The other person to whom this book is dedicated is my daughter, Rachel Sophie Isaacs Schwartz. This book was written between the time of her Bat Mitzvah and her college graduation. As in the dream ballet in the musical Billy Elliot, it has felt like watching the little dancer take flight next to the grown one. Rachel’s intellectual, creative, and artistic talents impelled this project forward in ways she probably cannot name, while she was also the only person who could get me to not work on my book, and happily so. We took vacations in many places. I watched her rehearsals and performances. We talked about school, politics, and love. She attended my conferences and cocktail parties (with the graduate students!). And we took so many trips to Disneyland, Disneyland Paris, and Tokyo Disneyland.

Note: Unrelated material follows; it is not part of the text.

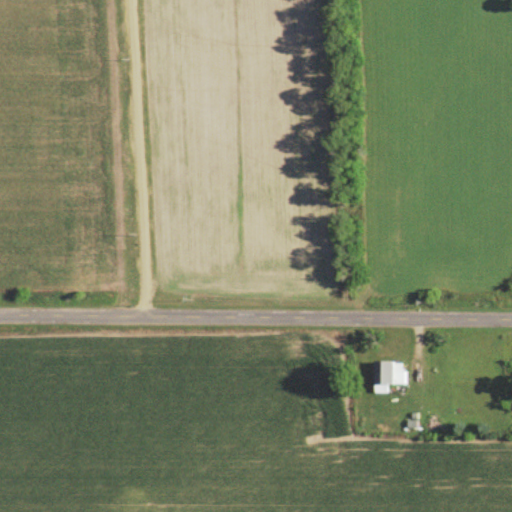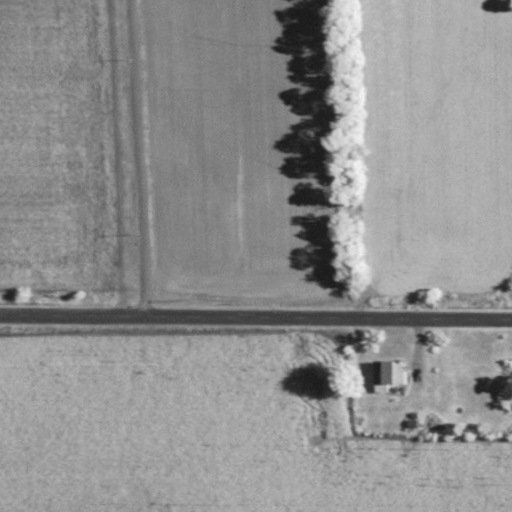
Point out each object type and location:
road: (115, 158)
road: (135, 158)
road: (256, 316)
building: (402, 376)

It has also been my joy to be taught by you in these years, even if saying so makes you think I am comparing you to my students. More important, and definitely incomparably, you have been the love of my life since the day you were born.

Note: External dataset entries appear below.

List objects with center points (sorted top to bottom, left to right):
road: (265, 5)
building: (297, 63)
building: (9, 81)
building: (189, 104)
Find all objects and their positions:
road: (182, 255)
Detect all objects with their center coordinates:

I earned million-miler status on United Airlines while writing this book, giving me Gold Status for life. There is only one person with whom I share that status: my wife, Rebecca Isaacs, with whom I have been the same number of years that I have been a United flyer: twenty-nine. Her patience, generosity, kindness, and sense of adventure have guided us through sometimes stormy skies, allowed us to often fly in comfort in the front of the plane, and always to cross the globe, together. Whether ensconced in European splendor or sitting on a recommissioned prop plane in the jungles of Latin America, she has enriched every book and made living a form of learning. Although I anticipate a future life on the move together, especially chasing our runaway bunny, the sun always sets in the west. Standing beside her on our balcony watching the orange-pink skies of Santa Monica at the close of day may not exactly match the colors of my childhood bedroom in Manhattan, but I know I am home. And it is better than living in an airplane.